Required action: A single number is the whole answer: the count of lines in the records where "runs" occurs.

Record excerpts:
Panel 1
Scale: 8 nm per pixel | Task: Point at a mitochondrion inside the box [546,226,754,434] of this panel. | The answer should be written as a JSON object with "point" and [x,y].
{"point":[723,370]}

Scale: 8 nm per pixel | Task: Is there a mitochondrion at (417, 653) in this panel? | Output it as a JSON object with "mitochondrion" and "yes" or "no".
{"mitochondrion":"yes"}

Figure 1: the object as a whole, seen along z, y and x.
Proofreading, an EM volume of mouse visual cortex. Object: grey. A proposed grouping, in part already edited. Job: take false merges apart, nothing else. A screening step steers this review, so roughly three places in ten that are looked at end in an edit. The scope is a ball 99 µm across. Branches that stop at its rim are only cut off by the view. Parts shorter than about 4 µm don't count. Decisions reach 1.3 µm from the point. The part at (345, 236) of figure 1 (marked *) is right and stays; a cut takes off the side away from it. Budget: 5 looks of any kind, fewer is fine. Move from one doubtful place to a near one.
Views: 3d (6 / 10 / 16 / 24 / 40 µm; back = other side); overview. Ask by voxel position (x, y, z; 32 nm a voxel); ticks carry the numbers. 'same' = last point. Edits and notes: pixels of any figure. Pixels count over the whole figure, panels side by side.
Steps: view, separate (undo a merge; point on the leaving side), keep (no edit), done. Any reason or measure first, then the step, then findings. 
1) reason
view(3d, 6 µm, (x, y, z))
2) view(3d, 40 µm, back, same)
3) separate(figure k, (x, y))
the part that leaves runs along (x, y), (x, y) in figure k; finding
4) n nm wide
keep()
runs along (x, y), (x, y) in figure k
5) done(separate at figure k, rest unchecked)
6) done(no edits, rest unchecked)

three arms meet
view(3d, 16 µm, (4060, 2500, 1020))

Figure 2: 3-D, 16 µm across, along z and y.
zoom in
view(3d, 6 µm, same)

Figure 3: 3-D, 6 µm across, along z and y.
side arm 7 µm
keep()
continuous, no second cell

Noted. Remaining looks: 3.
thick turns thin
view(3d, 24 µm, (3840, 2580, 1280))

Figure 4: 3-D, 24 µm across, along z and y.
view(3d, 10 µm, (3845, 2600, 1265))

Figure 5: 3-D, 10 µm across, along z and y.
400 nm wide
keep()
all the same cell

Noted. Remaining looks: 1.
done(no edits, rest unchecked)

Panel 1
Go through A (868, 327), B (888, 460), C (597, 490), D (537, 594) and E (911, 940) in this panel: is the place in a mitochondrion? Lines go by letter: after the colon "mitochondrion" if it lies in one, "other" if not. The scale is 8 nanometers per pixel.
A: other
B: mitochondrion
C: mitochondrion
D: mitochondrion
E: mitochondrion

* * *

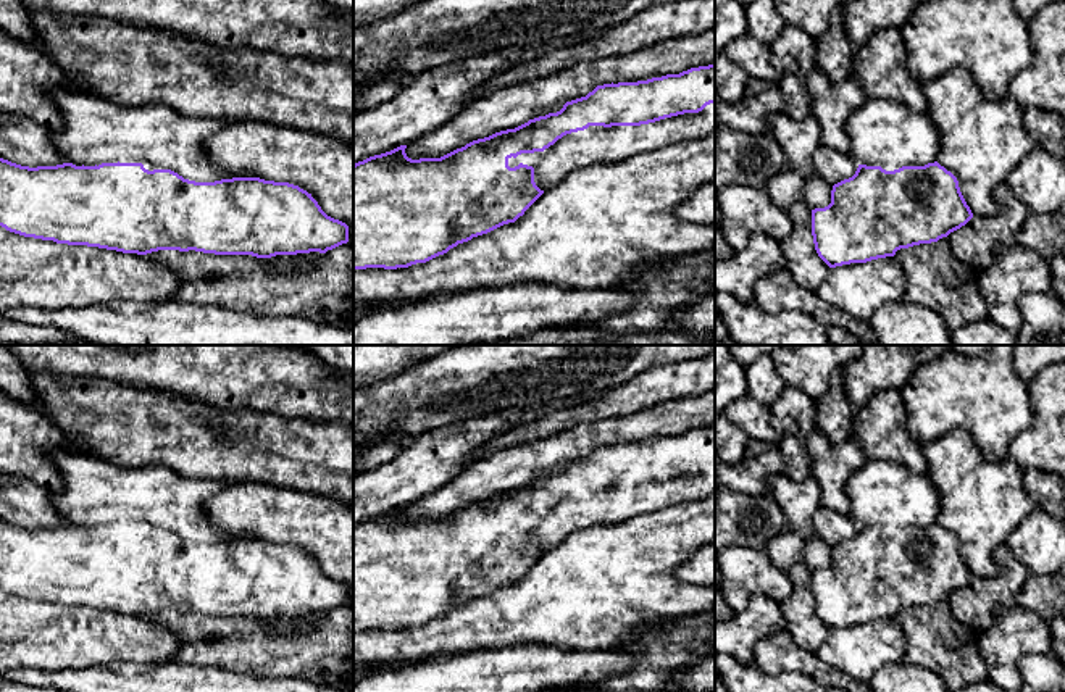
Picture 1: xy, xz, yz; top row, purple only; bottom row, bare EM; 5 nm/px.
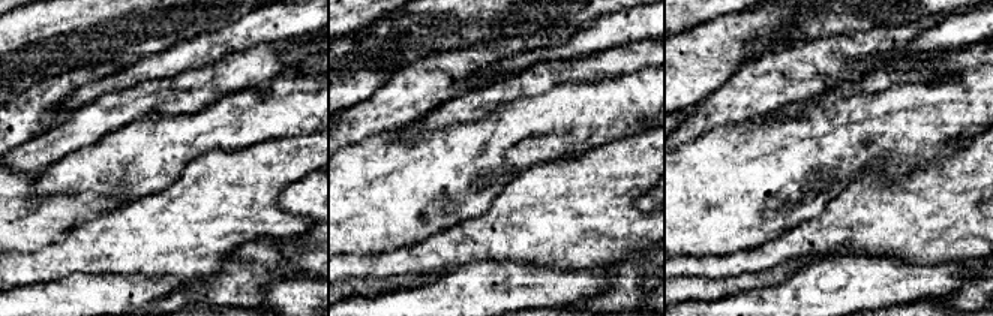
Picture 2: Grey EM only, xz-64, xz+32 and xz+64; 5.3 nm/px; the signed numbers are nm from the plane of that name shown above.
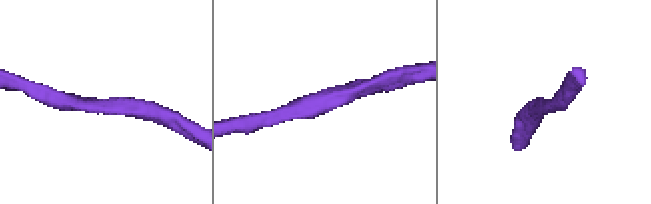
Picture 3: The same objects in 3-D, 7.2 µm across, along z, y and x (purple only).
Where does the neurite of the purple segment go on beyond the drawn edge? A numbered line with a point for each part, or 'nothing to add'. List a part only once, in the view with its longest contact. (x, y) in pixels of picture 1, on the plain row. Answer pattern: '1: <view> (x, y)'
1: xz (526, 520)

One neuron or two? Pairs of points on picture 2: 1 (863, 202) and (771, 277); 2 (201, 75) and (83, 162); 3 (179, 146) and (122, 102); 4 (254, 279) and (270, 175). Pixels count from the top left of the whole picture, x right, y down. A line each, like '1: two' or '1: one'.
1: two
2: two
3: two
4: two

Task answer: 2